Keeping tabs on salmon spawning is important for tracking the health of a population, but can present challenges when multiple species spawn in the same location at the same time. Salmon and trout build nests called redds to lay their eggs in the gravel of rivers and streams, and biologists survey these redds several times throughout the spawning season to estimate population sizes and gather environmental information. Inaccuracies can result if a surveyor fails to spot a redd or misidentifies which species created it (Muhlfeld et al. 2006), and it can be difficult to visually distinguish between the redds of different species. However, researchers may one day be able to identify the owner of a redd by analyzing traces of DNA that fish leave in the water, also known as environmental DNA (eDNA). Since its first aquatic uses in 2008 (Ficetola et al. 2008), eDNA has been successfully applied in several aspects of fisheries research, from predicting the invasion of nonnative fish (Mahon et al. 2013), to showing predation by nonnative fish on native species (Ehlo et al. 2017), as well as determining abundance of rare fish species (Barnes and Turner 2015). A paper published earlier this year in the North American Journal of Fisheries Management explores using eDNA in redd surveys to distinguish between the nests of Chinook and coho salmon, marking a first step towards an eDNA-based redd identification technique (Strobel et al. 2017).
Living creatures leave behind DNA everywhere they go as dead cells slough off their bodies. Advancements in DNA sequencing and data computing technology now make it possible to collect these traces of DNA and quickly determine which species the genetic material came from. A small sample of water, air, or soil is collected in the environment, and DNA is extracted from the sample and matched to a databased sequence from the species of interest. Researchers used this technique in the Sandy River basin, a tributary to the Columbia River in northern Oregon, where both Chinook and coho salmon spawn during the same time period. To test the validity of the eDNA technique, the scientists only sampled redds that they could confidently identify to species, then checked to see if the eDNA tests correctly matched the species that built the redd. They used syringes to collect water from within the crevices between the gravel of recently constructed redds, and extracted eDNA for analysis.

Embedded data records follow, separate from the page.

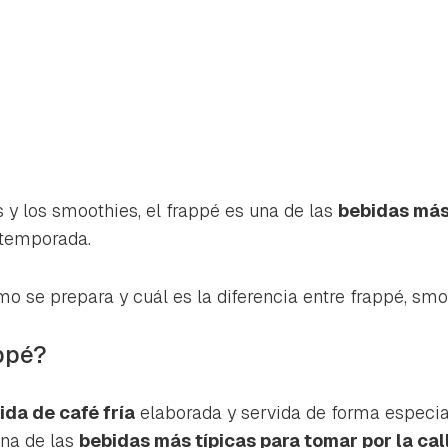
s y los smoothies, el frappé es una de las
bebidas má
 temporada.
o se prepara y cuál es la diferencia entre frappé, smo
ppé?
rdar como favorito
Contenido enviado
ida de café fría
elaborada y servida de forma especial
poder guardar como favorito, primero has de iniciar sesión con 
na de las
bebidas más típicas para tomar por la cal
Gracias por suscribirte a nuestro boletín.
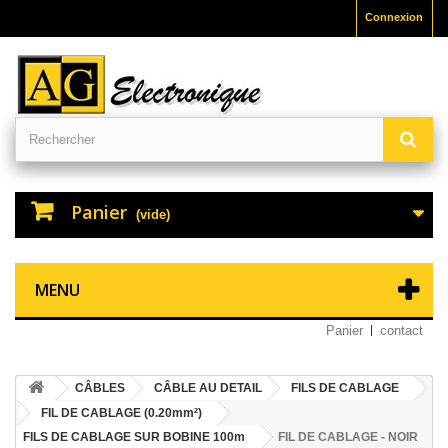
Connexion
Panier
(vide)
MENU
Panier
contact
CÂBLES
CÂBLE AU DETAIL
FILS DE CABLAGE
FIL DE CABLAGE (0.20mm²)
FILS DE CABLAGE SUR BOBINE 100m
FIL DE CABLAGE - NOIR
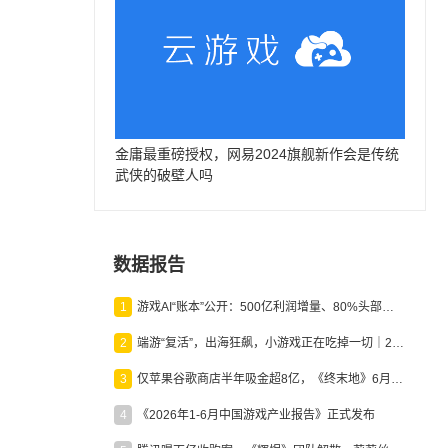
金庸最重磅授权，网易2024旗舰新作会是传统
武侠的破壁人吗
数据报告
1
游戏AI“账本”公开：500亿利润增量、80%头部入局，谁在闷声发财？
2
端游“复活”，出海狂飙，小游戏正在吃掉一切｜2026上半年产业报告
3
仅苹果谷歌商店半年吸金超8亿，《终末地》6月份收入显著回暖
4
《2026年1-6月中国游戏产业报告》正式发布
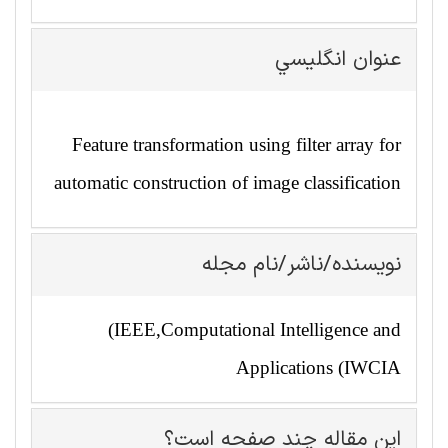
عنوان انگليسي
Feature transformation using filter array for
automatic construction of image classification
نویسنده/ناشر/نام مجله
(IEEE,Computational Intelligence and
Applications (IWCIA
این مقاله چند صفحه است؟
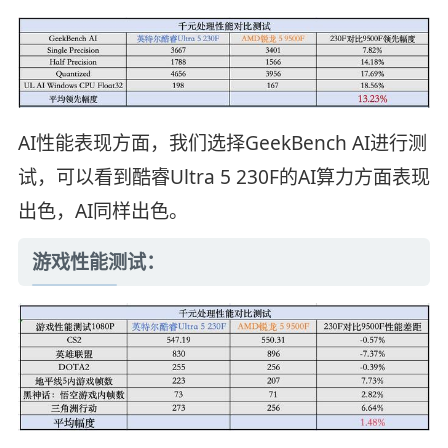
AI性能表现方面，我们选择GeekBench AI进行测
试，可以看到酷睿Ultra 5 230F的AI算力方面表现
出色，AI同样出色。
游戏性能测试：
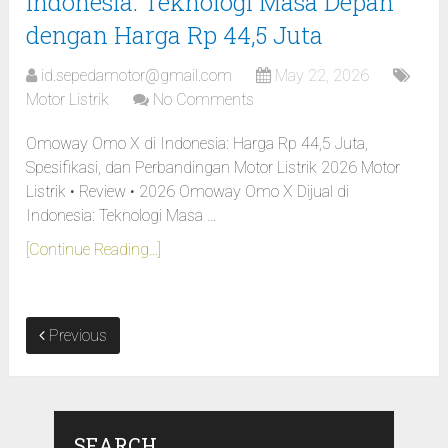
Indonesia: Teknologi Masa Depan
dengan Harga Rp 44,5 Juta
id.sepedamotor@gmail.com
May 22, 2026
Motor Listrik
No Comments
Omoway Omo X di Indonesia: Harga Rp 44,5 Juta,
Spesifikasi, dan Perbandingan Motor Listrik 2026 Motor
Listrik • Review • 2026 Omoway Omo X Dijual di
Indonesia: Teknologi Masa …
[Continue Reading...]
Previous
SEARCH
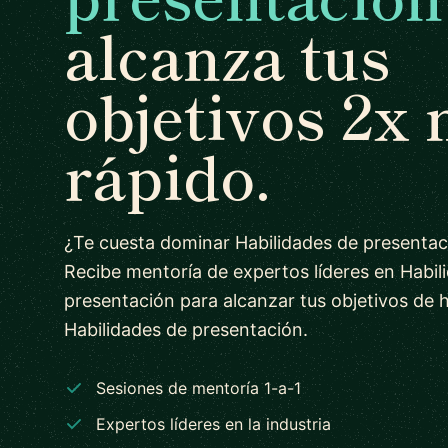
alcanza tus
objetivos 2x
rápido.
¿Te cuesta dominar Habilidades de presentac
Recibe mentoría de expertos líderes en Habil
presentación para alcanzar tus objetivos de 
Habilidades de presentación.
Sesiones de mentoría 1-a-1
Expertos líderes en la industria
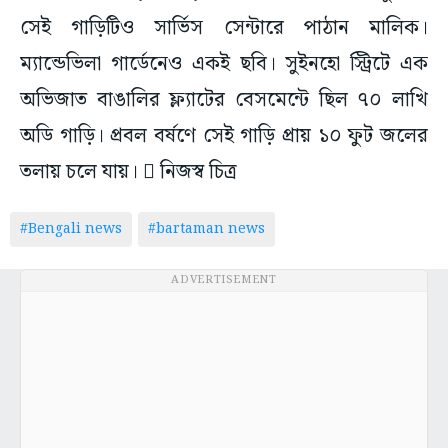
সেই গাড়িটিও সার্ভিস সেন্টারে পাঠান মালিক।
ম্যান্ডেভিলা গার্ডেনেও একই ছবি। সুইনহো স্ট্রিটে এক
অভিজাত বাঙালির ফ্ল্যাটের বেসমেন্টে ছিল ৭০ লাখি
অডি গাড়ি। প্রবল বর্ষণে সেই গাড়ি প্রায় ১০ ফুট জলের
তলায় চলে যায়।  নিজস্ব চিত্র
#Bengali news
#bartaman news
ADVERTISEMENT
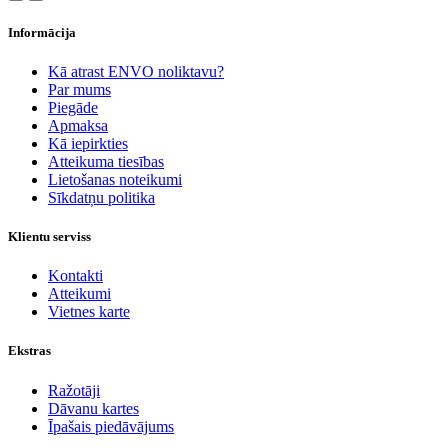
Informācija
Kā atrast ENVO noliktavu?
Par mums
Piegāde
Apmaksa
Kā iepirkties
Atteikuma tiesības
Lietošanas noteikumi
Sīkdatņu politika
Klientu serviss
Kontakti
Atteikumi
Vietnes karte
Ekstras
Ražotāji
Dāvanu kartes
Īpašais piedāvājums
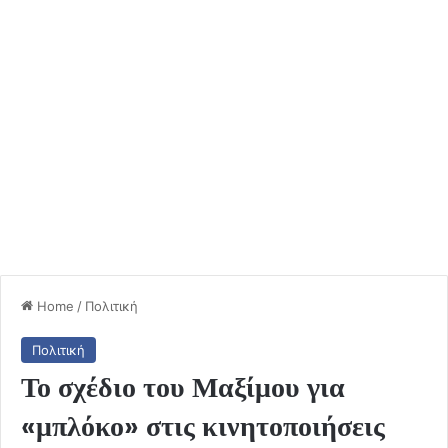
Home
/
Πολιτική
Πολιτική
Το σχέδιο του Μαξίμου για
«μπλόκο» στις κινητοποιήσεις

Their results show that it can be possible to determine which species deposited a redd, even when the DNA from more than one species is present (Strobel et al. 2017). The eDNA from the species that built a redd was more concentrated within the gravel than in the surrounding column, and was higher in concentration than the eDNA of other species. However, the researchers say that several uncertainties need to be worked out before this technique could be used reliably, such as addressing the large amount of variation among their samples. eDNA concentrations also fluctuate between streams and between times of the year, so biologists still need to determine a threshold for positively identifying a redd and assigning it to a particular species, or determine if a comparing eDNA concentrations inside a redd vs. undisturbed gravel nearby would be more accurate. Although traditional surveys are still needed to locate redds, eDNA analysis might make the surveys more accurate or could even replace some traditional sampling methods in the future (Barnes and Turner 2015). Until then, we will continue to rely on highly experienced biologists to use location, timing, and a variety of other environmental characteristics to identify the species responsible for a particular redd.